Le prossime frontiere quali sono?
«In futuro non esisterà nessuna macchina che non sia collegata al Web. Ci sarà una fame spasmodica di connettività per far funzionare il mondo. Useremo droni per spostare i container delle merci senza più bisogno dei mulettisti. I sensori sulle piste degli aeroporti saranno controllati da una rete cellulare come la nostra, l'unica in grado di garantire atterraggi e decolli anche in situazioni di emergenza».

Dia un consiglio ai suoi colleghi imprenditori che non vedono la fine di questa maledetta crisi.
«Non lo dico perché sono stato costretto per sette anni a rimanere all'estero. Lo dico perché ci credo: dobbiamo fare di tutto per mantenere il lavoro in Italia. Delocalizzare, cioè portarlo in terra straniera, è la fine della creatività e l'inizio della sconfitta, significa che un giorno non si troveranno mai più le persone capaci di fare la differenza in un'azienda. Perché le idee restano dove si tramutano in lavoro, non ho dubbi su questo. Noi qui dentro lo sperimentiamo ogni giorno. Ed è l'unico segreto del nostro successo».

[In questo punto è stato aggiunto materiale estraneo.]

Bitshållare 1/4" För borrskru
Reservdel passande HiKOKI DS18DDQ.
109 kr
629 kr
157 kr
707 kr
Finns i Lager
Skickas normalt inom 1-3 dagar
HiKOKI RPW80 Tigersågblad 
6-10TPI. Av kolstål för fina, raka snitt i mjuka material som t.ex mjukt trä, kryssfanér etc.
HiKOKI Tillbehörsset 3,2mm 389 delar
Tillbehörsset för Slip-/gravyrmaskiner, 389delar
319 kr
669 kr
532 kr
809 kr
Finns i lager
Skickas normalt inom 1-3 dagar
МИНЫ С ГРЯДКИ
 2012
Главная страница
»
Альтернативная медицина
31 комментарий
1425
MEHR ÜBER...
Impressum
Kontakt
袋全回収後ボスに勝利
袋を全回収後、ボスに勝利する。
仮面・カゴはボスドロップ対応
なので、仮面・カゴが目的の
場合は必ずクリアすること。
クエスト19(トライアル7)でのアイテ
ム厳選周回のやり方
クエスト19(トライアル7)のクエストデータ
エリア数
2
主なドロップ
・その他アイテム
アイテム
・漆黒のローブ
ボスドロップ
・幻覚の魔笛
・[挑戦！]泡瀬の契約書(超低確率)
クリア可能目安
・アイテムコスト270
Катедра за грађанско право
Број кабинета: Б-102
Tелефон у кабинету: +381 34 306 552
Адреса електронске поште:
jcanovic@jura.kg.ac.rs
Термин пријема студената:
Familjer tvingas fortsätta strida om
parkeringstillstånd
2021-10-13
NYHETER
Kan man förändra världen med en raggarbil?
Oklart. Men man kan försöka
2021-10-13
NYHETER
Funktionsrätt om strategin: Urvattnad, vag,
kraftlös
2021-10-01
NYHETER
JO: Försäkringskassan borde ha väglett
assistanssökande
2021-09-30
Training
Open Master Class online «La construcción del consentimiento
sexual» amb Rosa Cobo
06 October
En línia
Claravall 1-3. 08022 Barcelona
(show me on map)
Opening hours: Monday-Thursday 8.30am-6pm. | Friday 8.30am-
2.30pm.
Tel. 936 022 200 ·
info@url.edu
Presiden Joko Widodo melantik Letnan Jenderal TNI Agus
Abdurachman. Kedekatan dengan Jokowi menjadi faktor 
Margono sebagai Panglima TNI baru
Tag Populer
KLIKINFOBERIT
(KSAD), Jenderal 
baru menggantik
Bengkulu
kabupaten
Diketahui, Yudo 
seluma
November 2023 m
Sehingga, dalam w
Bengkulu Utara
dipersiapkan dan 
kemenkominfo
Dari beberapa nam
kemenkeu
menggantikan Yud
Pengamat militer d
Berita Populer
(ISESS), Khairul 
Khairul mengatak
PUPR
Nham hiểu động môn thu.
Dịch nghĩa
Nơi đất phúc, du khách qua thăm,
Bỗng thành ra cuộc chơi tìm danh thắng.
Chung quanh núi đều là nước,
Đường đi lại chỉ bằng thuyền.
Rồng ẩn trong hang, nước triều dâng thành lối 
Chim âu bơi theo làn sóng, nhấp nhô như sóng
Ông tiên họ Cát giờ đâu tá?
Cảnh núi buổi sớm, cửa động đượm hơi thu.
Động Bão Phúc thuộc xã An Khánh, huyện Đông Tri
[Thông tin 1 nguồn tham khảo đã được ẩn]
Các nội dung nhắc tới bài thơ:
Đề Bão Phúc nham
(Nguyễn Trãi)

Ma secondo lei la crisi durerà ancora a lungo?
«Mi auguro di no. In tutta sincerità, non lo so. Spero soltanto che non abbia ragione Freak Antoni, leader degli Skiantos, il gruppo rock demenziale».

Cioè?
«Si dice che una volta toccato il fondo non puoi che risalire. A me capita di cominciare a scavare».